The Egyptian garlic season is in full swing and the Brazilian market could play a major role this season. One exporter state that the low customs taxes on Egyptian garlic will be the game-winner for their season.
Mohamed Shaaban, general manager of Garlic Egypt, states the earlier predictions of a high-quality garlic harvest were correct: “The harvest is very good this year, which helps us to offer great quality with very low competitive prices compared with other countries’ suppliers. We should have more than enough volume until August, but we prefer to load all the orders by April, May, and June, as the garlic has the quality during these three months. Our company’s harvested volume of garlic is around 3,000 tons from our own farms, but we also collect around 2,000 tons from small farmers every year.”

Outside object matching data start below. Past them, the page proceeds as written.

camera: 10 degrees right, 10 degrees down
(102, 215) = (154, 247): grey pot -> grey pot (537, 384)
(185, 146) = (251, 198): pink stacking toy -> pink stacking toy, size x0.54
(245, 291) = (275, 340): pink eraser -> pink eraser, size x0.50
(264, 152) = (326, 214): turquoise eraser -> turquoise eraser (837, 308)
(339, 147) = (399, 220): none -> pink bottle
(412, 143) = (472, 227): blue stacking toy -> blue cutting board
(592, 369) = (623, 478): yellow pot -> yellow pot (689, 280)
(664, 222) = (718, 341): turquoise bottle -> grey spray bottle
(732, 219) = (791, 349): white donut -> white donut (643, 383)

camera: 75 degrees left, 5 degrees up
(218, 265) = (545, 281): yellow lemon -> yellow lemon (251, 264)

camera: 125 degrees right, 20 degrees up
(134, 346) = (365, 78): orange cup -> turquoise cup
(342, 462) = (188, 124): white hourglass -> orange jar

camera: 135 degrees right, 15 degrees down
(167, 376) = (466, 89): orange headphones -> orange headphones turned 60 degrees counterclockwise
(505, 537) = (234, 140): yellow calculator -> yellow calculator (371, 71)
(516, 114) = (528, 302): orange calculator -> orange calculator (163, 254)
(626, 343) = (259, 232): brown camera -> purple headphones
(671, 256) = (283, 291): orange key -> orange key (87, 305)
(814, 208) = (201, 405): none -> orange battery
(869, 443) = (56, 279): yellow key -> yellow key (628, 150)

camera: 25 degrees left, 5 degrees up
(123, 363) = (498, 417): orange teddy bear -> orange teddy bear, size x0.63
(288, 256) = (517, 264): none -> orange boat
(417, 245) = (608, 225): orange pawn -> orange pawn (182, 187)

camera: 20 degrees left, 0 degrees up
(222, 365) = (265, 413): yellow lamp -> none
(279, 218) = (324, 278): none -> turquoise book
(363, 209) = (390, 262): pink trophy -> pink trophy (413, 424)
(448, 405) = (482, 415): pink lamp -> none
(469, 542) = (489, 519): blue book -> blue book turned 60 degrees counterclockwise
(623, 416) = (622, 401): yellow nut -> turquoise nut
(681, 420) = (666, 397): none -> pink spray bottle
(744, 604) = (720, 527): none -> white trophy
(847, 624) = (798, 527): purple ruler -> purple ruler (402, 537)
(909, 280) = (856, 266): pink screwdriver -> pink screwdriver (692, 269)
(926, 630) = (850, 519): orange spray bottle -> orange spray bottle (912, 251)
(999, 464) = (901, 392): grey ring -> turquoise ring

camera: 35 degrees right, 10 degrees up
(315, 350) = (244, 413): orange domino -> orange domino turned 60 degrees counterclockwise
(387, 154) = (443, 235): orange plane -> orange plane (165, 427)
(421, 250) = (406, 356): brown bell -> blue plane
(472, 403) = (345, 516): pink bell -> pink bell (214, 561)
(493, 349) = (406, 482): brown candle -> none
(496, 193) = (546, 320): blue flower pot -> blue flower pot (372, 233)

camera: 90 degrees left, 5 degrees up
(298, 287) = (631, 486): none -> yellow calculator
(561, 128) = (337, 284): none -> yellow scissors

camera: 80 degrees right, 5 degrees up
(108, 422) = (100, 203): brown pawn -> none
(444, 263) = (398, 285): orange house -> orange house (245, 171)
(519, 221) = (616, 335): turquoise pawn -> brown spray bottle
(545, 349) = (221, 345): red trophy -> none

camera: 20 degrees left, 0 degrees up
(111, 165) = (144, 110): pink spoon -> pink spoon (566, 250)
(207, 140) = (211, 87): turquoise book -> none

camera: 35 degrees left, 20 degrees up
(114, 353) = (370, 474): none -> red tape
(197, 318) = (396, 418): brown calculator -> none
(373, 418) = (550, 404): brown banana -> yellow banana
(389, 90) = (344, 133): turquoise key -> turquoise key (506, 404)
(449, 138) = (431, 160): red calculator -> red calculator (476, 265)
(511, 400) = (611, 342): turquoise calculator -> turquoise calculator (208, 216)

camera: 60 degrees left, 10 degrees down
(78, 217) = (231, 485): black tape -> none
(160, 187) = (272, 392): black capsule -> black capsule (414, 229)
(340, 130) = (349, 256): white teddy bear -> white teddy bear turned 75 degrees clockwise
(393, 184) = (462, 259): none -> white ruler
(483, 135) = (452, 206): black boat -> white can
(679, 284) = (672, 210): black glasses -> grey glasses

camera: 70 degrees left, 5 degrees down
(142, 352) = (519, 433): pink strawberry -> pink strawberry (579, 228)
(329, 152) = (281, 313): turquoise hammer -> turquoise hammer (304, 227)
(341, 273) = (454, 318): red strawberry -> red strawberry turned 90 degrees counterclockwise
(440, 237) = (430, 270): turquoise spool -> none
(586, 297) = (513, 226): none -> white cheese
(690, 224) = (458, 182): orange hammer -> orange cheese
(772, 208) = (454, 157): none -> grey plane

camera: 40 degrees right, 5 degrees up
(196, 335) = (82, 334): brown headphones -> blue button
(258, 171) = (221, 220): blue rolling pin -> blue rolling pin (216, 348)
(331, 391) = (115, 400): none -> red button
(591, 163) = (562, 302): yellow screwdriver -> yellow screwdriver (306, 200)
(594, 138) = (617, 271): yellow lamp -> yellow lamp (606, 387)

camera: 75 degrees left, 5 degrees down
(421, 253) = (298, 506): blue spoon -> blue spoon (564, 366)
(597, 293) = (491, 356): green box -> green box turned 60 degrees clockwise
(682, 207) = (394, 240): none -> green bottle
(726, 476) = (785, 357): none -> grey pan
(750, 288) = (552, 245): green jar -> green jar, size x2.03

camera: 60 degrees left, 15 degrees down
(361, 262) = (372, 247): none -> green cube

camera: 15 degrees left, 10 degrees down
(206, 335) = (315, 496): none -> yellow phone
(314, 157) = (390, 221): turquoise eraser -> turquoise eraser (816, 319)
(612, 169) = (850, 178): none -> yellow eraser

The eyes will mostly be on Brazil, Shaaban explains. He believes the customs taxes will play a big role in beating the competition. “There is good demand this year from the USA and Arabian countries. There are only limited orders from Europe, Canada, Taiwan, and Brazil, but we believe, thanks to our competitive prices, that the Brazilian market could order more volumes in the future. We have a lot of interest to load more containers to the Brazilian market this year, which is a huge market for Egyptian Garlic, as the customs taxes for Brazil are very low. Only 13 percent of the garlic price, while the Chinese and Spanish garlic is taxed at 35 percent. On top of that Argentinian garlic will end soon, around May the 5th, which means it’s our chance to pass more volumes towards Brazil.”
As the quality of the product has been good, the pressure is now on handling the product the right way, says Shaaban: “Our challenge this year is to prepare the best quality of the garlic by use of normal processing, so cutting, cleaning and calibrating well, all that has to be improved, combined with low prices supporting that. Another challenge is to export our garlic to Taiwan, as this market doesn’t accept a single mistake, as one piece with root or soil residue on it.”
“We expect a good season of good business for all Egyptian garlic suppliers this year, if they managed the quality processing well, which is also helping us for years to come. It will create larger demand every year, and low prices supporting our product, like in the current year.” Shaaban concludes.